Die Alliance for Natural Health (eine europaweite Vereinigung von Herstellern, Groß-, Vertriebs- und Einzelhändlern sowie Verbrauchern von Nahrungsergänzungsmitteln), die Nutri-Link Ltd (ein kleiner Vertriebs- und Einzelhändler) sowie die National Association of of Health Stores und die Health Food Manufacturers Ltd (Wirtschaftsverbände, die rund 580 Unternehmen vertreten, die im Vereinigten Königreich Reformkost liefern) haben vor dem britischen High Court of Justice die Gültigkeit der britischen Verordnungen bestritten, mit denen die Richtlinie umgesetzt worden ist. Ihrer Auffassung nach verletzen die Bestimmungen der Richtlinie, die die Vermarktung von Erzeugnissen untersagen, die nicht der Richtlinie entsprechen, mehrere Grundsätze des Gemeinschaftsrechts; sie seien außerdem auf einer falschen Rechtsgrundlage erlassen worden. Der High Court hat dem Gerichtshof der Europäischen Gemeinschaften mehrere Fragen vorgelegt.
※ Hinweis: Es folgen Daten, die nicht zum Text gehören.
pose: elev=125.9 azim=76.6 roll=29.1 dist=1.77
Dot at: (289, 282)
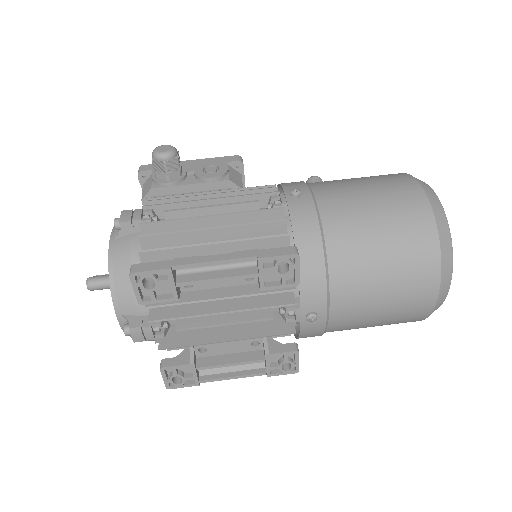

In seinem heutigen Urteil weist der Gerichtshof das Vorbringen der Klägerinnen zurück und bestätigt die Gültigkeit der Richtlinie.

Der Gerichtshof weist darauf hin, dass vor Inkrafttreten der Richtlinie für Nahrungsergänzungsmittel unterschiedliche einzelstaatliche Rechtsvorschriften galten, die den freien Verkehr mit diesen Erzeugnissen behindern und das Funktionieren des Binnenmarkts beeinträchtigen konnten. Diese Situation wird dadurch bestätigt, dass der Gerichtshof mit mehreren Rechtssachen befasst war, in denen Wirtschaftsteilnehmer in einem Mitgliedstaat auf Hindernisse für den Vertrieb von Nahrungsergänzungsmitteln gestoßen waren, die in einem anderen Mitgliedstaat rechtmäßig vertrieben wurden, und dass bei der Kommission aufgrund von Abweichungen zwischen den einzelstaatlichen Rechtsvorschriften zahlreiche Beschwerden eingegangen waren. Daraus schließt der Gerichtshof, dass sich die Richtlinie zu Recht auf Artikel 95 des EG-Vertrags stützt.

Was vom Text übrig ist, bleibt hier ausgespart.